Hegel e Marx concordam até esse ponto, mas é aqui que nasce a bifurcação entre o pensamento de ambos. Para Hegel, o que movimenta estas mudanças é o Geist (Espírito), uma espécie de instância superior ao ser humano que conduz a sua história. Podemos ter mais ou menos uma ideia do pensamento de Hegel quando falamos algo como “o espírito brasileiro”, o que significaria uma espécie de destino e substrato intelectual comum a todos os que habitam nesta terra, ou seja, uma instância que nos conduz sem que percebamos. Sua via de concretização é a ação dos homens, e somente conseguimos percebê-lo em perspectiva, quando os acontecimentos já se deram e podem ser descritos. Foi assim que Sérgio Buarque de Hollanda enxergou no brasileiro um povo cordial, e que Gilberto Freyre nos viu como democratas raciais – analisando o nosso “espírito”.
Já Marx tem os pés no chão. Não é um espírito abstrato que conduz a marcha da história, mas sim os aspectos materiais, expressos principalmente na luta entre classes. Foi a oposição do corpo artístico aos enlevos aristocráticos que fez a literatura migrar do barroco para o arcadismo. Foi a necessidade de afirmação individual derivada do liberalismo que conduziu ao Romantismo. Foi a necessidade de analisar a sociedade como objeto científico que levou ao Realismo, e assim sucessivamente. A história é eterno movimento e este se dá a cada vez em que uma classe social dominada entra em confronto com outra, dominadora.
A outra coluna do pensamento marxista original vem de Ludwig
Feuerbach. Para este alemão, de obra muito mais modesta em relação a Hegel, o
homem constrói suas divindades a partir de uma análise antropológica
inconsciente. As melhores virtudes humanas são atribuídas a um ser, a
divindade, e a humanidade já não reconhece esses predicados em si mesmos; são
deslocados ao deus, ao outro, ao alienus.

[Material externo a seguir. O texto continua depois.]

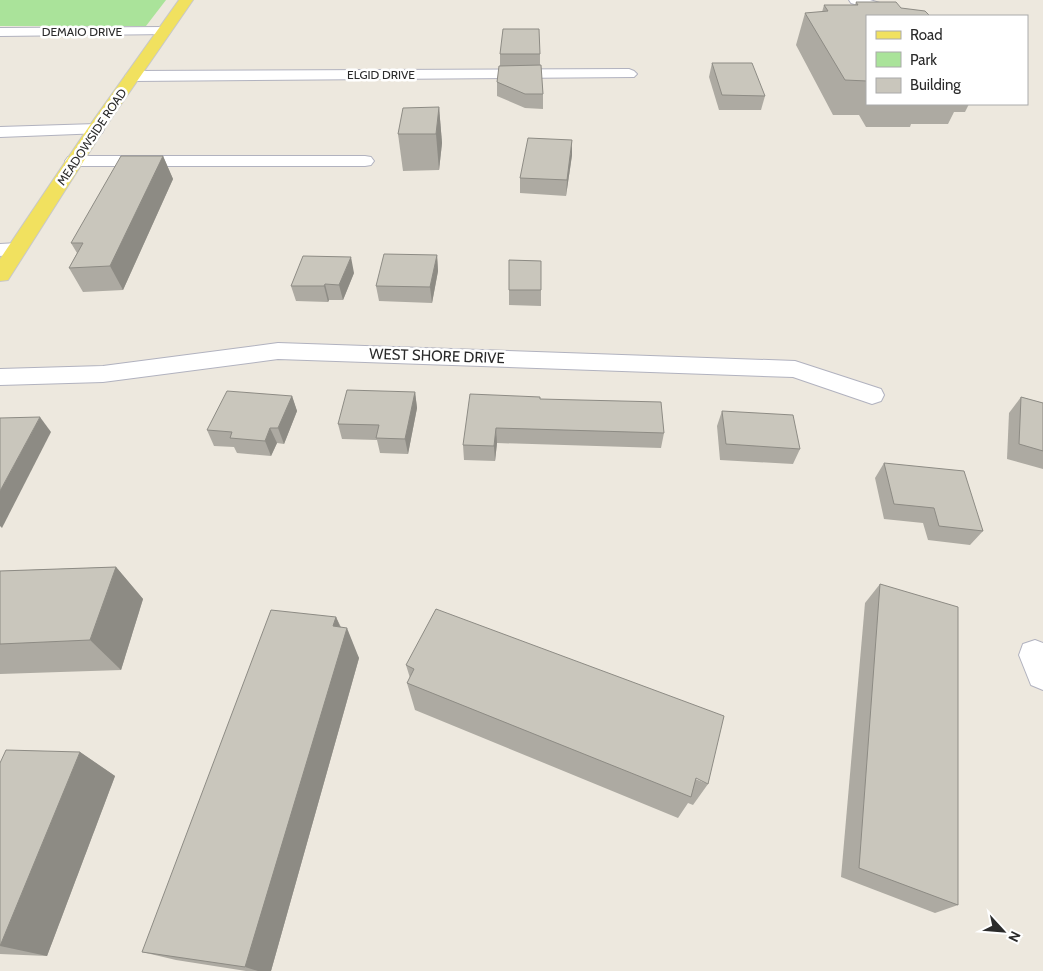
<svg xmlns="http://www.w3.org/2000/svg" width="1043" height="971" font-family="Cabin,sans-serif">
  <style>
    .green { fill: #aae39a }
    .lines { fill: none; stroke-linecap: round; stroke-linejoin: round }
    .minor-casing { stroke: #b1b2bf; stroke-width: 2 }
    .major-casing { stroke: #c8c8c8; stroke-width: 2 }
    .minor { fill: #fff; fill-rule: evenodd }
    .major { fill: #f1e15f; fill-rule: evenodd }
    .wall { fill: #adaaa2 }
    .shaded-wall { fill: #8d8b84 }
    .building { fill: #c9c6bc; stroke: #8d8b84 }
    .labels { text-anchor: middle; stroke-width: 5; stroke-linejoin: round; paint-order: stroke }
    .far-street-label { font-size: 12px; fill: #2b2b2b; stroke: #fff }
    .street-label { font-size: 15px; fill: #2b2b2b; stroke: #fff }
  </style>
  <rect width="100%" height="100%" fill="#ede8de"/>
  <!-- green -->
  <path class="green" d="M0,0h166l-20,26h-146z"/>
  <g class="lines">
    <defs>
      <g id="minor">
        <path d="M849,0h21l42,13 2,3h-20l-43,-13z"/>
        <path d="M164,27l5,1 2,3 -2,3 -169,2v-8z"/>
        <path d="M629,69l5,2 3,3 -3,3 -501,4 -5,-2 -3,-3 3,-3 5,-2z"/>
        <path d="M96,124l6,1 2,4 -2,4 -102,4v-10z"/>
        <path d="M74,156h291l6,1 3,4 -3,4 -6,1h-291l-6,-1 -3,-4 3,-4z"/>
        <path d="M17,243l7,2 3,4 -3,4 -24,3v-12z"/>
        <path d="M278,343l517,18 86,28 3,6 -3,6 -9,3 -79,-27 -515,-18 -175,23 -103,3v-16l103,-3z"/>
        <path d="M1035,640l8,3v47l-12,-5 -12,-30 4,-11z"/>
      </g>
      <path id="major" d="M179,0h14l-89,129 -96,151 -8,1v-22l90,-134z"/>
    </defs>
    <!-- minor casing -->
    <use href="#minor" class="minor-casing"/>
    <!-- major casing -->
    <use href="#major" class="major-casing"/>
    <!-- minor -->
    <use href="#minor" class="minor"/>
    <!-- major -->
    <use href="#major" class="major"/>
  </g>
  <!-- wall -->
  <g class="wall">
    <path d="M856,2l11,14v88h102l-4,8h-11l-6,12h-37l-1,3h-44l-7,-12h-26l-37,-70 9,-32 17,-1 2,-7h31z"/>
    <path d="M500,54h40v12l3,28v15l-18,-1 -28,-12v-14l3,-16z"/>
    <path d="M712,63l53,33 -4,14h-42l-10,-33z"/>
    <path d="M439,107l3,36 -3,27 -36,1 -5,-37z"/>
    <path d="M572,155l-6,41 -46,-3v-15z"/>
    <path d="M163,156l10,23 -50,111 -40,2 -14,-24 8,-15 -6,-10z"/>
    <path d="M437,255l1,16 -6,32 -53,-2 -3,-15z"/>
    <path d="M509,260l32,1v45l-32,-1z"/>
    <path d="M354,273l-11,27h-14l-1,2 -32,-1 -5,-15z"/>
    <path d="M415,392l2,16 -9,46 -28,-1 -3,-13 -35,-1 -4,-15z"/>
    <path d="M292,396l5,15 -13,33 -7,-1 -6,13 -34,-3 -3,-6 -20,-1 -7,-16z"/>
    <path d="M1021,397l22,6v66l-36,-10 2,-46z"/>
    <path d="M540,399l124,34 -3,15 -164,-5 -2,18 -31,-1 -1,-15z"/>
    <path d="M722,411l78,38 -7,15 -73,-4 -3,-34z"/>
    <path d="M884,463l99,68 -13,14 -42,-5 -5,-17 -39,-4 -9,-41z"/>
    <path d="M116,567l27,32 -22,71 -121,4v-103z"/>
    <path d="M880,584l78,321 -23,8 -94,-36 24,-274z"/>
    <path d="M336,617l5,10 18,31 -88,313h-25l-70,-11 -34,-8z"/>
    <path d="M406,665l302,119 -15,21 -5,-2 -10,15 -263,-108 -8,-27 3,-5z"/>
    <path d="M80,752l35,24 -68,180 -47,-2v-191z"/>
  </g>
  <!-- shaded-wall -->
  <g class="shaded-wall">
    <path d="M439,107l3,36 -3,27 -3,-36z"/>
    <path d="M572,140v15l-6,41 1,-16z"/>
    <path d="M163,156l10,23 -50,111 -13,-24z"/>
    <path d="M437,255l1,16 -6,32 -2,-16z"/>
    <path d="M351,257l3,16 -11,27 -4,-15z"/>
    <path d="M325,284l4,16 -1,2 -4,-16z"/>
    <path d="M415,392l2,16 -9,46 -3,-15z"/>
    <path d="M292,396l5,15 -13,33 -6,-16z"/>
    <path d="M40,417l11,15 -49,96 -2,-2v-35z"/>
    <path d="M270,428l7,15 -6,13 -6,-15z"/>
    <path d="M496,428l1,15 -2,18 -1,-15z"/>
    <path d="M116,567l27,32 -22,71 -31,-30z"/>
    <path d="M336,617l8,19 3,-8 12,30 -88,313h-13l-13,-4 88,-341z"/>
    <path d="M80,752l35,24 -68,180 -47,-10z"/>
  </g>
  <!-- building -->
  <g class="building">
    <path d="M856,2h40l5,6 24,3 5,5h-63v65l-22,-1 -40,-67 23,-2 -4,-6h34z"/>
    <path d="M503,29h36l1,25h-40z"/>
    <path d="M712,63h40l13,33 -43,-1z"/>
    <path d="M541,65l2,29h-18l-28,-12 2,-16z"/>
    <path d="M439,107l-3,27h-38l5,-26z"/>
    <path d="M528,138l44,2 -5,40 -47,-2z"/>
    <path d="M121,156h42l-53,110 -41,2 14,-25h-12z"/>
    <path d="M384,254l53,1 -7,32 -54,-1z"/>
    <path d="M303,256l48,1 -12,28 -14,-1 -1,2h-33z"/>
    <path d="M509,260l32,1v29h-32z"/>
    <path d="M347,390l68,2 -10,47 -29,-1 3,-13 -41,-1z"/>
    <path d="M227,391l65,5 -14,32h-8l-5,13 -35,-3 2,-6 -25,-2z"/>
    <path d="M470,394l70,3v2l121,3 3,31 -168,-5 -2,18 -31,-1z"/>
    <path d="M1021,397l22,6v48l-24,-7z"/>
    <path d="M722,411l71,4 7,34 -74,-5z"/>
    <path d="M40,417l-40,74v-73z"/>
    <path d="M884,463l80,8 19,60 -44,-5 -5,-18 -40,-4z"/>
    <path d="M116,567l-26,73 -90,4v-73z"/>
    <path d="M880,584l78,23v298l-99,-37z"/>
    <path d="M436,609l288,107 -16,68 -12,-6 -5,19 -284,-114 7,-14 -8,-4z"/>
    <path d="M271,610l65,7 -3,9 14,2 -102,339 -103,-15z"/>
    <path d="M6,750l74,2 -80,194v-183z"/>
  </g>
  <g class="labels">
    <!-- far-street labels -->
    <g class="far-street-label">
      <text x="82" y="36">DEMAIO DRIVE</text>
      <text x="381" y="79">ELGID DRIVE</text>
      <text transform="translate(92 137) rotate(-56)" y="4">MEADOWSIDE ROAD</text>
    </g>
    <!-- street labels -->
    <g class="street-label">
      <text transform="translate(437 356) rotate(2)" y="5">WEST SHORE DRIVE</text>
    </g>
  </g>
  <!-- legend -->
  <rect x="866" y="15" width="162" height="90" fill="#ffffff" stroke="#aaaaaa"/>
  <rect x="876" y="31" width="25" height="8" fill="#f1e15f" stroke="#aaaaaa"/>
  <text x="910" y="40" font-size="15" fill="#2b2b2b">Road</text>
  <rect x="876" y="52" width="25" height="15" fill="#aae39a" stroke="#aaaaaa"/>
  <text x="910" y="65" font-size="15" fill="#2b2b2b">Park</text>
  <rect x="876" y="78" width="25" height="15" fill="#c9c6bc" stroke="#aaaaaa"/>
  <text x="910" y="90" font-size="15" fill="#2b2b2b">Building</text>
  <!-- north arrow -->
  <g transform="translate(1003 931) rotate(116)" stroke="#ffffff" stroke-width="4" paint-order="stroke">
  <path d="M0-4L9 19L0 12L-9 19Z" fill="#2b2b2b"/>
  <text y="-8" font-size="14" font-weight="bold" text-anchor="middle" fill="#2b2b2b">N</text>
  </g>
</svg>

Essa é a tese da alienação, com a
qual Marx concorda, mas critica, porque, para ele, era algo como gastar vela
boa em defunto ruim. De fato, Marx
reconhece a existência da alienação religiosa, mas entende que Feuerbach perde
um enorme tempo e uma preciosa oportunidade de aplicá-la a outras esferas,
deixando de sair para o mundo material. A análise de Feuerbach é incompleta,
porque não reconhece a religiosidade como um fenômeno social gerado pela
opressão e desencanto do sistema. A religião é um lenitivo, o “ópio do povo”,
que se aliena em um universo perfeito porque não consegue encontrá-lo em seu
mundo físico. Neste diapasão, ele desloca o foco da teoria da alienação do
campo religioso para o mundo das relações de trabalho. Vamos ver como Marx constrói
sua análise sociológica.
Marx não reputa o trabalho como uma atividade estranha ao homem, mas como uma característica constitutiva, como ocorre também na natureza, exemplificada pelos animais sociais. O diferencial inerente ao homem é sua capacidade de abstrair o fruto do seu trabalho. Em uma de suas mais belas assertivas, Marx diz que
“... a aranha realiza operações que se assemelham às do tecelão e a abelha envergonha muitos arquitetos com a construção de suas casinhas de cera. Mas o que desde o princípio distingue o pior arquiteto da melhor abelha é o fato de que ele construiu a casinha em sua cabeça antes de construí-la em cera. No fim do processo de trabalho, emerge resultado que no início já estava presente na ideia do trabalhador e que, portanto, já estava presente idealmente”.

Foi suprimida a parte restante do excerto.